Discussion in 'Strategy Building' started by stephencrowley, Feb 1, 2006.

  1. I was just thinking about this, and thought I'd throw it out.

    Sub-penny pricing has been eliminated for all stocks >$1, but is still allowed for anything less.

    Why is $1 so magical? If a stock moves beyond the $1 range then the minimum tick size change introduces a structural break into the systems.. spiking volatility, causing havoc, etc.

    Seems pretty silly to me.. here is an example. Say a stock is trading at 99 cents.
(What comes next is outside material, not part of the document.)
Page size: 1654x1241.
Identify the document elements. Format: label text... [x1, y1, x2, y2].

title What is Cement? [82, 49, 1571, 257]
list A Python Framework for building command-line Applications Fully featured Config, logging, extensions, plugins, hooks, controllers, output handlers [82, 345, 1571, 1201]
    (1.00-0.999)/0.999= 0.0010010

    So the minimum tick size is (0.1%)

    As soon as it reaches a dollar the minimum relative tick size is

    (1.00-0.99)/0.99 = ans = 0.010101

    From 0.1% to 1%, the relative spread changes by an order of magnitude!

    This is a huge change in trading costs/risks/spread etc for no other reason than someone decided $1 was special.

    Now, I don't trade penny stocks so I don't really care that much, but the same problem still applies for high priced stocks.. say, google. Trading at $400 and the relative spread is as small as 0.0025%, but SIRI $5 has a minimum relative spread of 0.2%.

    Has anyone ever thought of the practical and economic implications of minimum sizes, scaling, stock splits, etc?

    This is why logarithmic charts and transformations are so popular, but it doesnt make the problem go away.
     
  2. You're getting bogged down in mathematical minutiae. Sure, a one-penny spread is more valuable on a $2 stock compared to a $100 stock. In floor trader parlance, the "edge" is more valuable on a less volatile contract(Eurodollars) than a more volatile contract(EuroCurrency). Focus more on limiting losses and implementing a system that you feel comfortable trading. The thing you're trading is irrelevant.
     
  3. I'm not getting bogged down. I thought about this for about 5 minutes when I was analyzing relative spreads of high priced stocks vs low priced stocks. My commission structure makes it much cheaper to trade high priced rather than low.

     
  4. Then pull out your urination hose and let fly on the people who aren't as sagacious, wise, knowledgable, experienced, well-rounded, well-versed, topflight, or as expert as yourself. And: make some money in the process. That'll show em.
     
  5. Haha. I'm not sure if you were being serious or facetious, but funny none-the-less. And that is exactly what I'm doing. :p

     
  6. has occurred to me as well, particularly with the gold spike, inflation concerns and branching out into us traded foreign equity where the exchange aspect becomes important

    what about pricing securities in %s, reindexed every day based on prev day close. wouldn't be perfect, but it could level the cost and precision concerns associated with granularity

    not sure what sort of system would be required to maintain consistent position value overnight. granularity does seem to lend seemingly arbitrary personality to specific assets.